Reporting in Developmental Cell, de la Cova etal. (2017) present a biosensor to measure ERK activity dynamics in C.elegans larvae. They find that fate decision signaling involves frequency-modulated, digital ERK activity pulses. These findings may explain how graded morphogen signals are converted into precise and robust cell fate patterns.

Race M et al. (2019) J Hazard Mater "Assessment of optimal conditions for the restoration and recovery of agricultural soil."
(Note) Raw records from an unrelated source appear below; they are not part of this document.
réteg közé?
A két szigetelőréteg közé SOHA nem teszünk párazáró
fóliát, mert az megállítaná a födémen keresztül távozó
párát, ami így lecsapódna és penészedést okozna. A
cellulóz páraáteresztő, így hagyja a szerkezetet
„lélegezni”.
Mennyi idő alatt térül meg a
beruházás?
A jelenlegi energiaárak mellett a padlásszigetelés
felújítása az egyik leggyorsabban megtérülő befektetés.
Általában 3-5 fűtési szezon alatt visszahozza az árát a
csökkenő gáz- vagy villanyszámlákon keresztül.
Marotta R, Andreozzi R, Pirozzi F, Guida M, Siciliano A, Fabbricino M, Race M

[J Hazard Mater, 2019]

We assessed whether soil with high Cr contamination could be reclaimed by alkali, mineral, and organic acid-based ligands (OABLs) washing. We tested HNO₃, H₂SO₄, HCl, NaOH, H₂O₂, lactic acid (LA), malic acid (MA), oxalic acid (OA), and citric acid (CA), together with EDTA, obtaining the highest efficiencies in presence of 1M sulfuric acid (98%). Nonetheless we noted that using OABLs, we obtained a Cr(III) removal efficiency similar to the one obtained using mineral acids. Indeed 1M of LA and MA and 0.8M of OA allowed obtaining, respectively, 88%, 75%, and 67% removal percentage. The extraction process with OABLs was strongly dependent on intraparticle diffusion of Cr-LA, Cr-MA, and Cr-OA complexes. We also determined the apparent diffusion coefficients. Residual toxicity of treated soils was tested with the nematode, Caenorhabditis elegans. The OABL washing generally allowed getting a soil without Cr and with reduced toxicity. However, the washing process also removed other cations that acted as nutrients. Consequently, we conducted toxicity tests on enriched soil and found that the mortality index improved. In some cases (LA and MA), mortality was comparable to that observed with uncontaminated control samples. In contrast, when contaminated soils were washed with sulfuric acid, in all conditions, we observed significant ecotoxicity. Therefore, we concluded that only the OABL treatment provided a non-toxic soil that could be reused for anthropic activities.

Shen P et al. (2018) Food Chem "Effects of conjugated linoleic acid (CLA) on fat accumulation, activity, and proteomics analysis in Caenorhabditis elegans."

Kershaw JC, Wang O, Shen P, Kim KH, Yue Y, McClements DJ, Park Y

[Food Chem, 2018]

Conjugated linoleic acid (CLA) has been reported to reduce fat storage in cell culture and animal models. In the current study, the effects of CLA on the fat accumulation, activities, and proteomics were investigated using Caenorhabditis elegans. 100M CLA-TG nanoemulsion significantly reduced fat accumulation by 29% compared to linoleic acid (LA)-TG treatment via sir-2.1 (the ortholog of Sirtuin 1), without altering the worm size, growth rate, and pumping rate of C. elegans. CLA significantly increased moving speed and amplitude (the average centroid displacement over the entire track) of wild type worms compared to the LA group and these effects were dependent on aak-2 (AMPK ortholog) and sir-2.1. Proteomics analysis showed CLA treatment influences various proteins associated in reproduction and development, translation, metabolic processes, and catabolism and proteolysis, in C. elegans. We have also confirmed the proteomics data that CLA reduced the fat accumulation via abs-1 (ATP Synthase B homolog). However, there were no significant effects of CLA on brood size, progeny numbers, and hatchability compared to LA treatment.